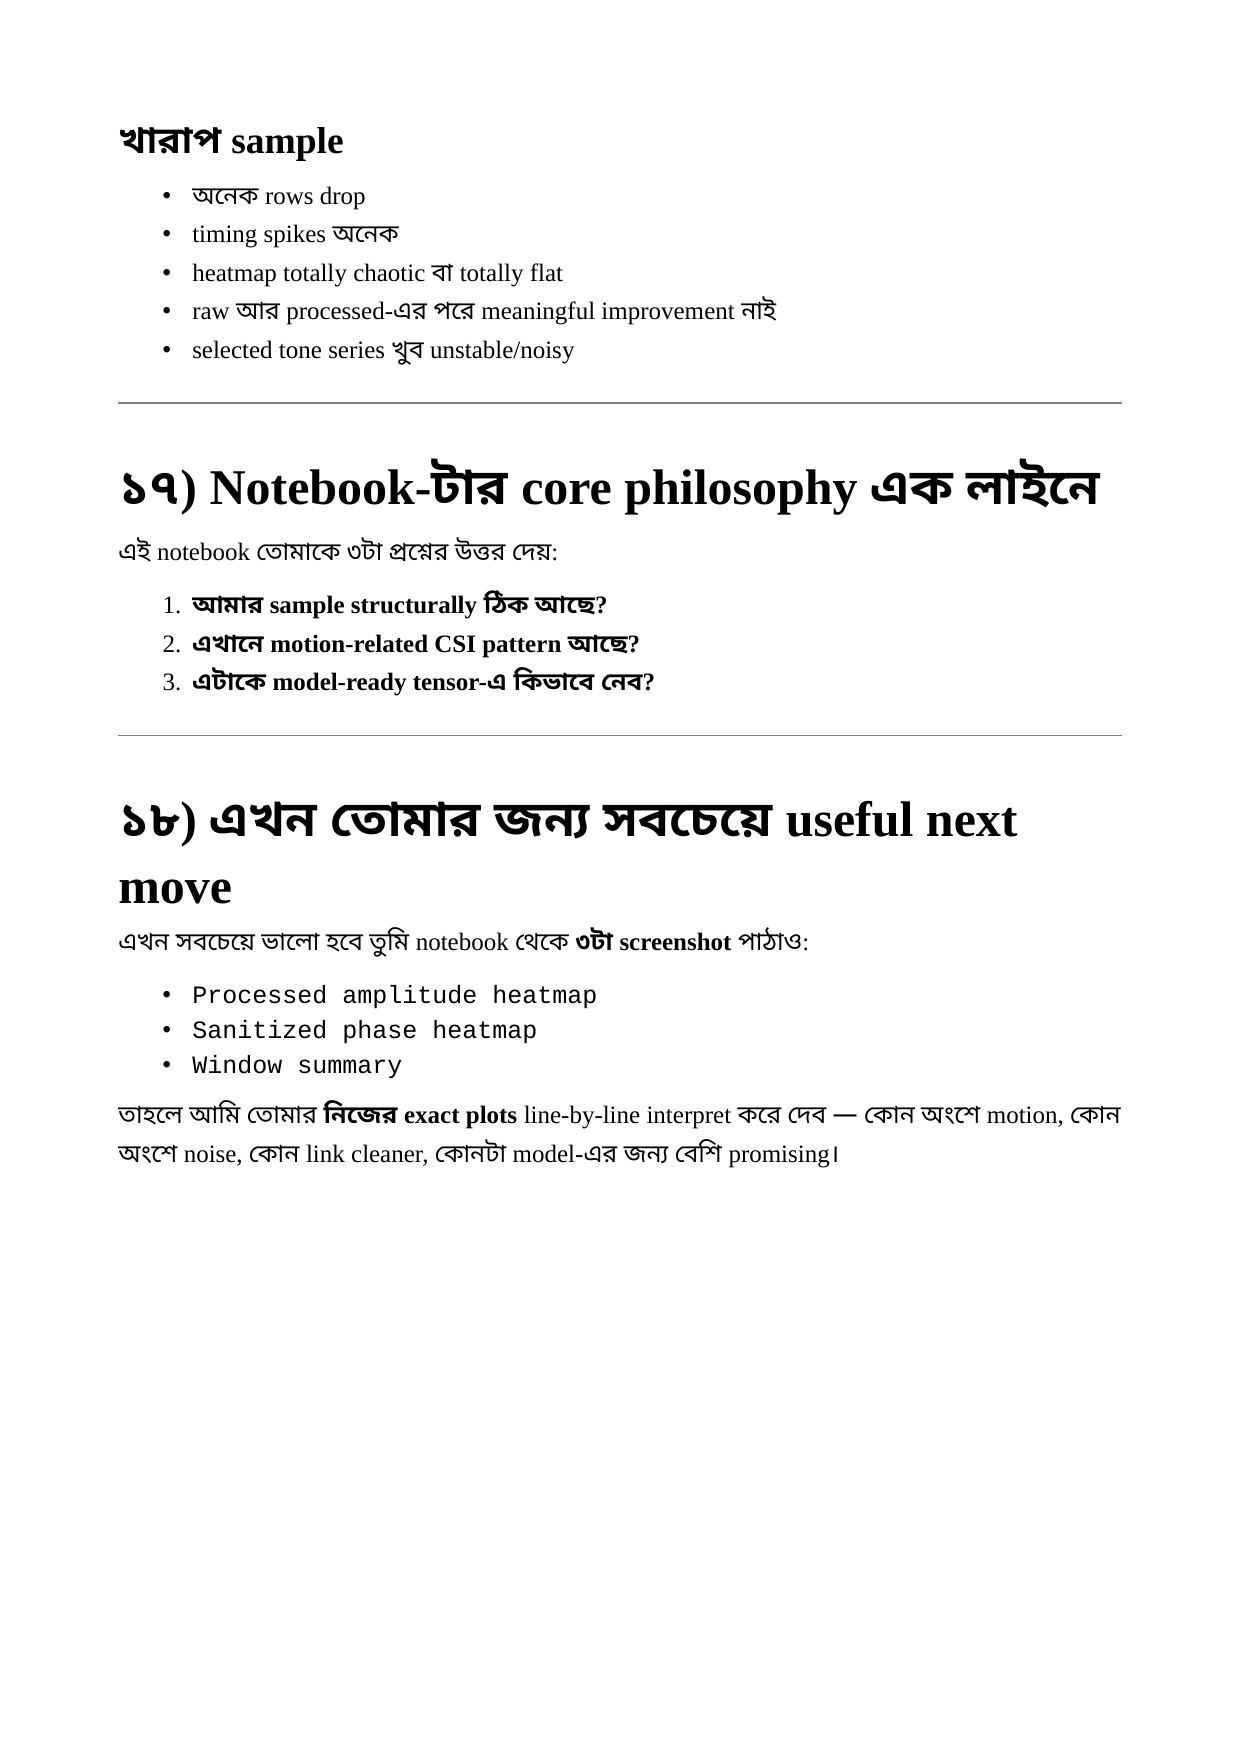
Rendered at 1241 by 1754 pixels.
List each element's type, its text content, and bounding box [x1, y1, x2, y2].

list এটাকে model-ready tensor-এ কিভাবে নেব? [162, 667, 1122, 701]
list অনেক rows drop [162, 181, 1122, 214]
list Sanitized phase heatmap [162, 1015, 1122, 1046]
list আমার sample structurally ঠিক আছে? [162, 590, 1122, 624]
list heatmap totally chaotic বা totally flat [162, 258, 1122, 291]
subtitle ১৮) এখন তোমার জন্য সবচেয়ে useful next move [118, 789, 1122, 914]
list এখানে motion-related CSI pattern আছে? [162, 629, 1122, 662]
list Window summary [162, 1051, 1122, 1081]
text এই notebook তোমাকে ৩টা প্রশ্নের উত্তর দেয়: [118, 537, 1122, 571]
list Processed amplitude heatmap [162, 980, 1122, 1011]
text তাহলে আমি তোমার নিজের exact plots line-by-line interpret করে দেব — কোন অংশে motion, কোন অংশে noise, কোন link cleaner, কোনটা model-এর জন্য বেশি promising। [118, 1101, 1122, 1172]
text এখন সবচেয়ে ভালো হবে তুমি notebook থেকে ৩টা screenshot পাঠাও: [118, 927, 1122, 960]
subtitle ১৭) Notebook-টার core philosophy এক লাইনে [118, 457, 1122, 524]
list raw আর processed-এর পরে meaningful improvement নাই [162, 296, 1122, 330]
list timing spikes অনেক [162, 219, 1122, 253]
subtitle খারাপ sample [118, 118, 1122, 168]
list selected tone series খুব unstable/noisy [162, 335, 1122, 368]
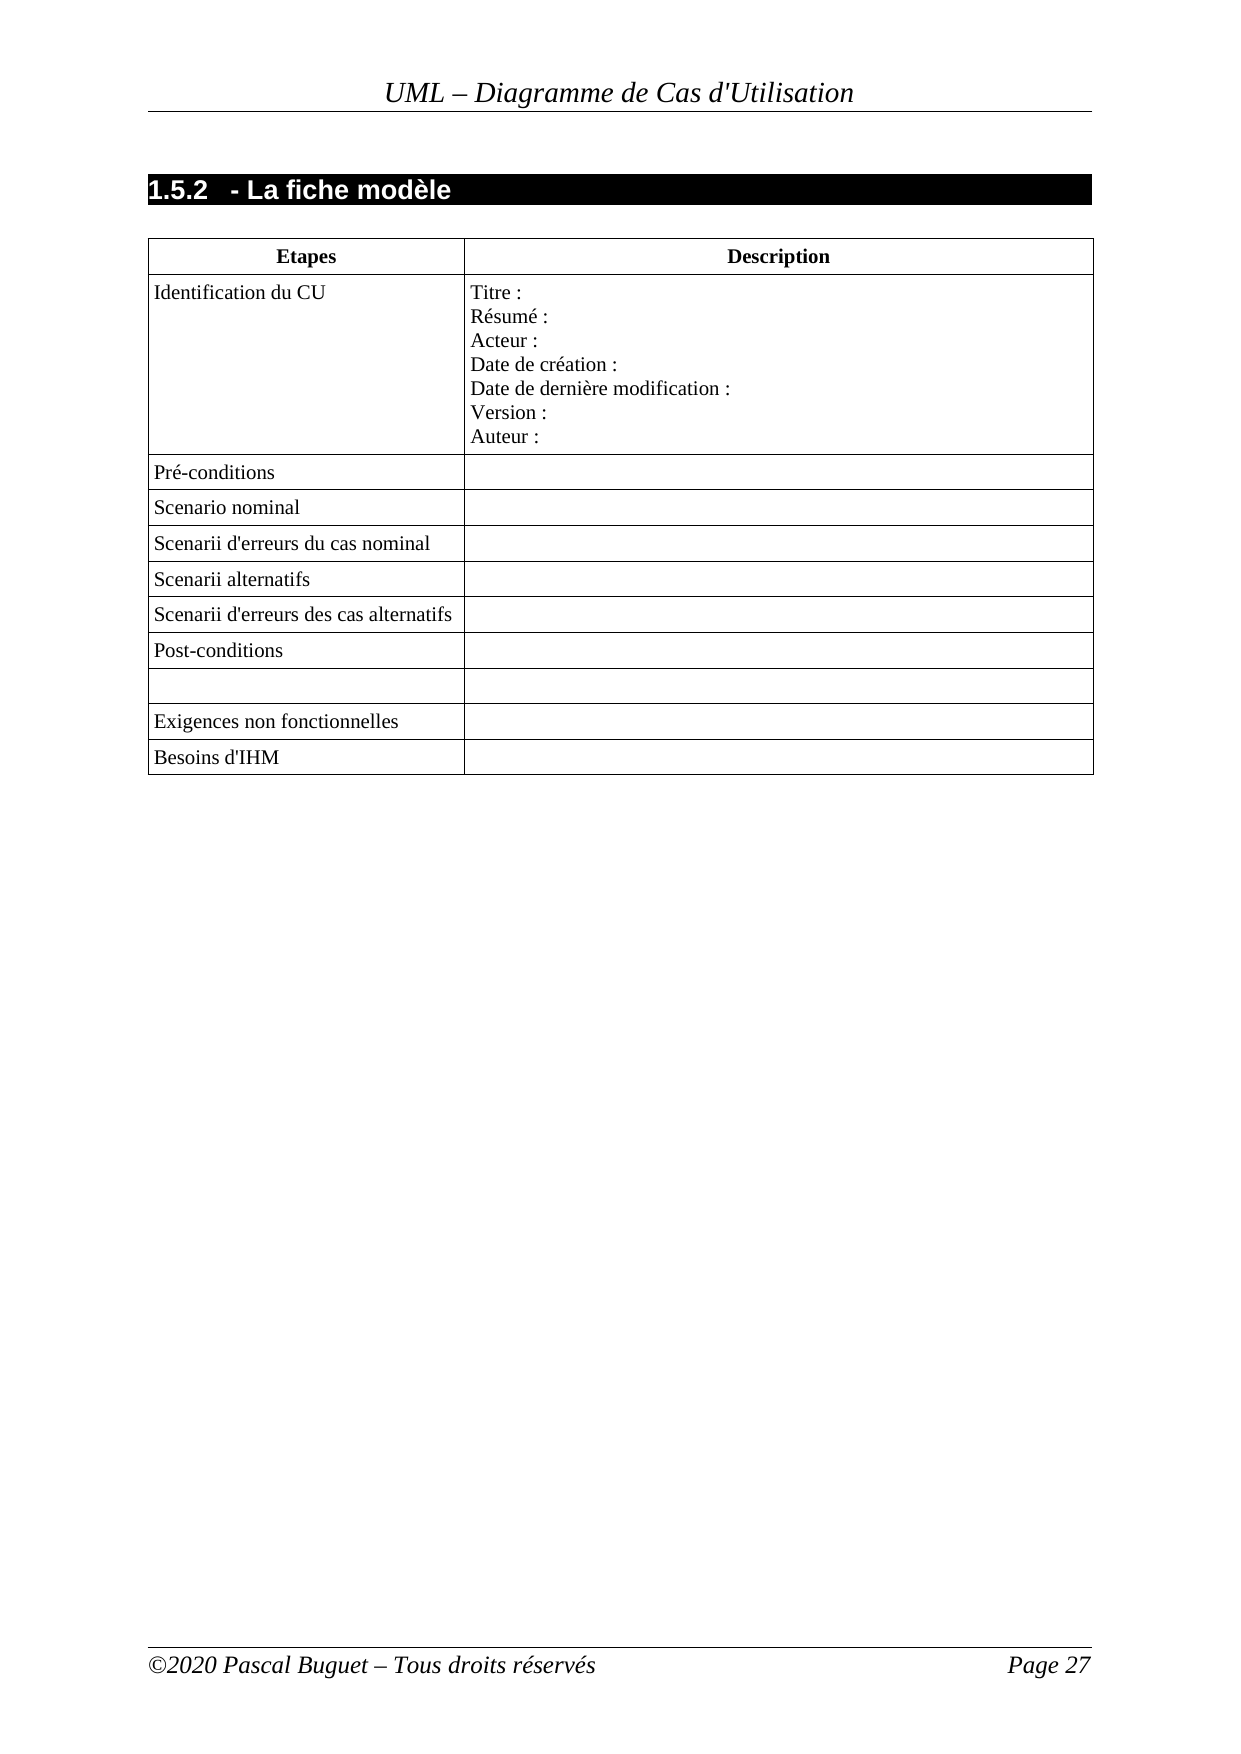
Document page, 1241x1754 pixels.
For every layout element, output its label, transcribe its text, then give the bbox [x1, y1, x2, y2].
· · · · · · ·
Stated exercise -> Write out all the records again with "pixels" switched to "px" and nothing else changed. Leave the pictures out.

Completed task ->
Rendered at 1241 by 1754 px.
List each element's type, its text content, and bounding box [x1, y1, x2, y2].

list এটাকে model-ready tensor-এ কিভাবে নেব? [162, 667, 1122, 701]
list অনেক rows drop [162, 181, 1122, 214]
list Sanitized phase heatmap [162, 1015, 1122, 1046]
list আমার sample structurally ঠিক আছে? [162, 590, 1122, 624]
list heatmap totally chaotic বা totally flat [162, 258, 1122, 291]
subtitle ১৮) এখন তোমার জন্য সবচেয়ে useful next move [118, 789, 1122, 914]
list এখানে motion-related CSI pattern আছে? [162, 629, 1122, 662]
list Window summary [162, 1051, 1122, 1081]
text এই notebook তোমাকে ৩টা প্রশ্নের উত্তর দেয়: [118, 537, 1122, 571]
list Processed amplitude heatmap [162, 980, 1122, 1011]
text তাহলে আমি তোমার নিজের exact plots line-by-line interpret করে দেব — কোন অংশে motion, কোন অংশে noise, কোন link cleaner, কোনটা model-এর জন্য বেশি promising। [118, 1101, 1122, 1172]
text এখন সবচেয়ে ভালো হবে তুমি notebook থেকে ৩টা screenshot পাঠাও: [118, 927, 1122, 960]
subtitle ১৭) Notebook-টার core philosophy এক লাইনে [118, 457, 1122, 524]
list raw আর processed-এর পরে meaningful improvement নাই [162, 296, 1122, 330]
list timing spikes অনেক [162, 219, 1122, 253]
subtitle খারাপ sample [118, 118, 1122, 168]
list selected tone series খুব unstable/noisy [162, 335, 1122, 368]
Document page, 1241x1754 px.
For every layout element, output its label, transcribe its text, then give the bbox [x1, y1, x2, y2].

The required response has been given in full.